Die Spitzendürre tritt am häufigsten auf. Besonders anfällig sind Kirschen und Aprikosen. In einem von Dauerregen geprägten Frühling können sogar Apfelbäume betroffen sein.
Die Fruchtfäule tritt vor allem in feuchten Jahren auf und kann sowohl Stein- als auch Kernobst betreffen.

Krankheitsverlauf

Die verantwortlichen Pilze befallen den Baum bereits im Vorjahr. Sie überwintern in den getrockneten Resten der Blüten, alten Früchten sowie in ausgedörrten Zweigen, um im Frühjahr große Mengen Pilzsporen zu produzieren. Durch den Wind verbreiten sich die Sporen über den ganzen Baum.

Spitzendürre

Mit den ersten Blüten beginnen die ersten sichtbaren Probleme. Bei feuchter Witterung beginnt der Pilz auf den Blüten zu keimen und bildet dabei einen Keimschlauch der über die Blütenstile in den Zweig gelangt. Der Trieb wird vom Pilz zu gewuchert und dörrt aus.

Fruchtfäule

Die Fruchtfäule entsteht durch kleine Verletzungen der Frucht. Durch diese wird sie mit dem Pilz infiziert. Befallene Früchte fallen entweder verfault vom Baum oder schrumpeln in sich zusammen und bleiben so am Baum hängen und dienen dem Pilz so gleichzeitig als Winterquartier.

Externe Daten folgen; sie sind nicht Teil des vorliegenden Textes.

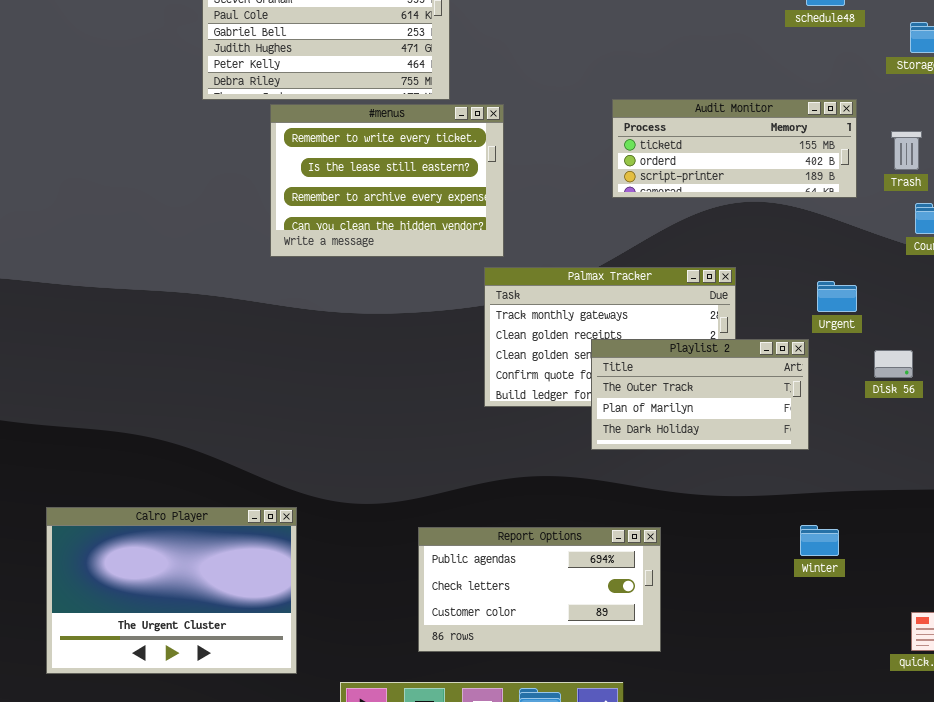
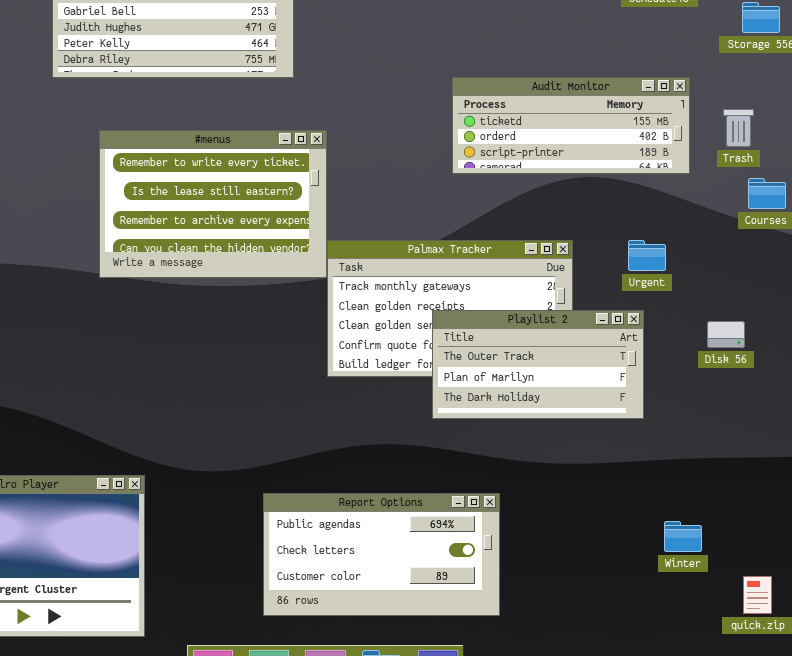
#menus: [270,104,504,257] -> [99,130,327,278], moved
Urgent: [817,281,857,312] -> [628,240,666,271], moved
Winter: [800,525,839,556] -> [664,521,702,552], moved

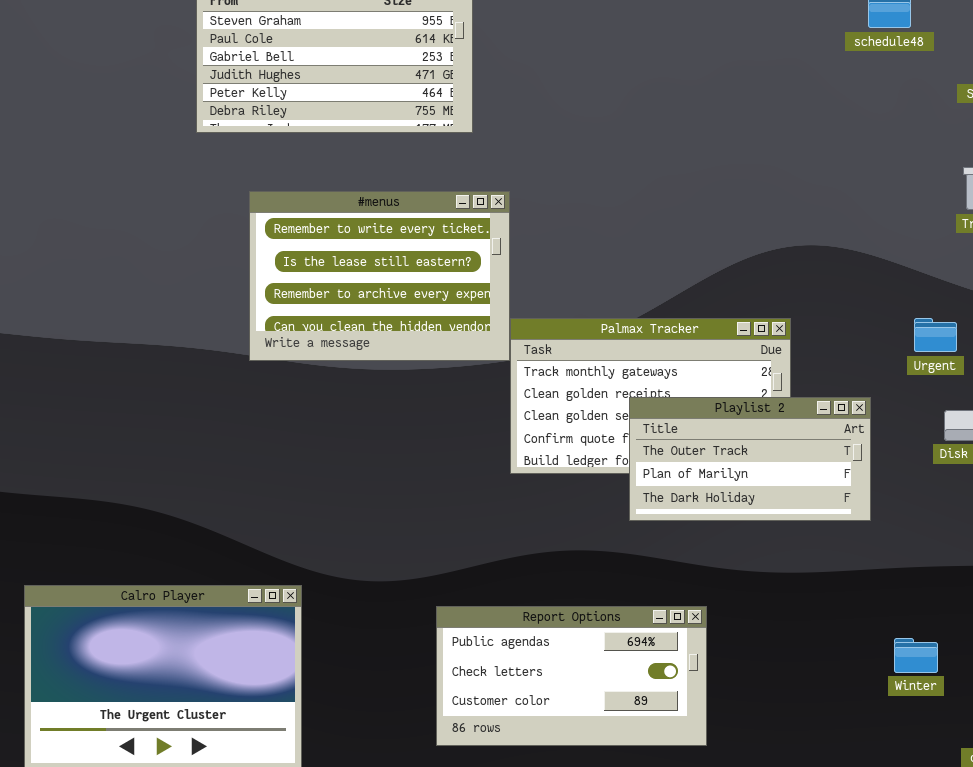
Audit Monitor: [452,77,690,174] -> none, closed
Urgent: [628,240,666,271] -> [914,318,957,352], moved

Moniliakrankheit vorbeugen und bekämpfen

Die Vorbeugung beginnt bereits bei der Wahl der Pflanze. Es gibt einige sehr beliebte Arten, die jedoch sehr empfindlich sind, z.B. die „Schattenmorelle“. Auf diese sollte möglichst verzichtet werden.

Vor allem bei anhaltender Feuchtigkeit sollte darauf geachtet werden, dass die Baumkrone licht gehalten wird, sodass sie gut abtrocknen kann.
Vertrocknete Triebe, Blüten und Früchte sind baldmöglichst zu entfernen. Ein winterlicher Rückschnitt bis auf das gesunde Holz ist besonders wichtig.

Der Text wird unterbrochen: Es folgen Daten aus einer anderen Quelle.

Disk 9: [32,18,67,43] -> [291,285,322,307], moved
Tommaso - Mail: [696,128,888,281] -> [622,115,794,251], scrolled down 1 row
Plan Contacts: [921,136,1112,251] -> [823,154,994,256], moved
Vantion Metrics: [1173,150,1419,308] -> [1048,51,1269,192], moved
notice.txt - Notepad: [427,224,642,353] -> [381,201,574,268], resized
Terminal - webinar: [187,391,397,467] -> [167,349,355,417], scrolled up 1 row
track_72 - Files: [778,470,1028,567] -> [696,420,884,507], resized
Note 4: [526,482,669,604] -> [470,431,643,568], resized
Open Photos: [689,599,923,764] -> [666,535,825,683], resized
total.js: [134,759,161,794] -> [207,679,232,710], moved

Sind in den umliegenden Gärten ebenfalls Obstbäume mit erhöhtem Risikofaktor, sollte sich mit den Nachbarn ausgetauscht werden, denn spätestens im Frühjahr weht der Wind große Sporenherde umher. Eine flächendeckende Vorbeuge durch die oben genannten Maßnahmen, dann das Risiko für die Moniliakrankheit nahezu ausschließen.

Ist ein Baum befallen, muss dieser chemisch behandelt werden. Es gibt einige „Pilz-frei“-Produkte namhafter Herstellen wie COMPO, Bayer und Dr. Stähler, die auch gegen die Moniliakrankheit zugelassen sind.

Wer von befallenen Bäumen in unmittelbarer Umgebung weiß, die nicht behandelt werden, kann seine eigenen Bäume mit den genannten Mitteln auch vor einer Infektion schützen. Dazu sollten die Knospen bei erster sichtbarer Weißfärbung, die den Beginn der Blüte einläutet, erstmalig besprüht werden, sowie noch weitere ein- bis zweimal während der gesamten Blütezeit.

Unbehandelt führt die Moniliakrankheit dazu, dass der Baum in den Folgejahren immer weniger Früchte trägt und möglicherweise sogar abstirbt.